Exercise aim: From the entries, filter out every line that lacks "ring" and copy the rest.

Bounding box coordinate data:
-----

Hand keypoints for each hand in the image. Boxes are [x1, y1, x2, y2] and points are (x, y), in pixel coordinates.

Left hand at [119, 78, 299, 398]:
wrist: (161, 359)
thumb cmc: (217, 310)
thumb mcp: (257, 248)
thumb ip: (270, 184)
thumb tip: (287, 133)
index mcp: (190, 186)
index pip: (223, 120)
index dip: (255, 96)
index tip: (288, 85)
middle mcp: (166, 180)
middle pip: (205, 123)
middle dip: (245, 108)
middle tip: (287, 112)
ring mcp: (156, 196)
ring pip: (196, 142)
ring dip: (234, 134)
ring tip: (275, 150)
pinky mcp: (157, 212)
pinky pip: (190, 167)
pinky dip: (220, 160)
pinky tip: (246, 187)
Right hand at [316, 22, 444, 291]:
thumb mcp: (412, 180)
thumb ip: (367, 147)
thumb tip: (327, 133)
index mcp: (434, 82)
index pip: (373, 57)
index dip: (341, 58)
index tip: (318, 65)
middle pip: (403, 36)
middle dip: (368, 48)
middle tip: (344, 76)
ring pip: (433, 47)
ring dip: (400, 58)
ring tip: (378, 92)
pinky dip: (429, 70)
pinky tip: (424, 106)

-----

Reply:
ring mcp: (156, 196)
ring pip: (196, 142)
ring dip: (234, 134)
ring tip: (275, 150)
ring pip: (433, 47)
ring dip: (400, 58)
ring tip: (378, 92)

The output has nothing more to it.